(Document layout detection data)
- Opening Delimiter -

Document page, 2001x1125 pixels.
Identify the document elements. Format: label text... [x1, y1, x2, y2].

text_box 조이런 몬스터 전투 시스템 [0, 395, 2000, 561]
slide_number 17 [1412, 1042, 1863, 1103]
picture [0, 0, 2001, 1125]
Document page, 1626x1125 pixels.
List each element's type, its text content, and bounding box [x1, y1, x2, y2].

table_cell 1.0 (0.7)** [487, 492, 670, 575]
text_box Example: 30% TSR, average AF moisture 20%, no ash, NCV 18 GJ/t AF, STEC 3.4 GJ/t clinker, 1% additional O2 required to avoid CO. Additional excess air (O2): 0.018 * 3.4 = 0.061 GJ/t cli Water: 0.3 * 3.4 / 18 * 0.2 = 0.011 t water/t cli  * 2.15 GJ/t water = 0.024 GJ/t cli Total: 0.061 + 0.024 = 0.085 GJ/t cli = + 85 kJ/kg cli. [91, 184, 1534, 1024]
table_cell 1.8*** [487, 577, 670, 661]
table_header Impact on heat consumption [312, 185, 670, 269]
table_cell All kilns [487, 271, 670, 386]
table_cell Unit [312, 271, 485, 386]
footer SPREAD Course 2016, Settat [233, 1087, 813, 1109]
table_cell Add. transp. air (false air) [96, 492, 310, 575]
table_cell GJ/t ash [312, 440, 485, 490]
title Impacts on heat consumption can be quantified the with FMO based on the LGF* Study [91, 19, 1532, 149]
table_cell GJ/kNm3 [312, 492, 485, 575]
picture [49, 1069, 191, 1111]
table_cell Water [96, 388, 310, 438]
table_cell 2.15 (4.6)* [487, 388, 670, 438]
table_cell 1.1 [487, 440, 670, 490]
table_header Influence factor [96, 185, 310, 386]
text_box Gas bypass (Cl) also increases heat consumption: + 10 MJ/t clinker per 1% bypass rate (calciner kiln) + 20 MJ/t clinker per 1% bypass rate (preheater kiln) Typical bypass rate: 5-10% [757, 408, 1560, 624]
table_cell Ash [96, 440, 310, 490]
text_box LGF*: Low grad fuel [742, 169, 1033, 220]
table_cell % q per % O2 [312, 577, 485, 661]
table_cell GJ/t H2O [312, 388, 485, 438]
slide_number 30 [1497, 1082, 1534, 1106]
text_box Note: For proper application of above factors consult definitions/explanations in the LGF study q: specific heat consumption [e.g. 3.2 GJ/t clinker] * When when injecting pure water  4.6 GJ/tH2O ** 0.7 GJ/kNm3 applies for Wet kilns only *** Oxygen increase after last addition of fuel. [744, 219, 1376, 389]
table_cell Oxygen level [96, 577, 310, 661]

- Closing Delimiter -

# TASK DESCRIPTION
Looking at the records above, work out how many lines include the string "page". Give the number and nothing else.

# ANSWER SPACE
2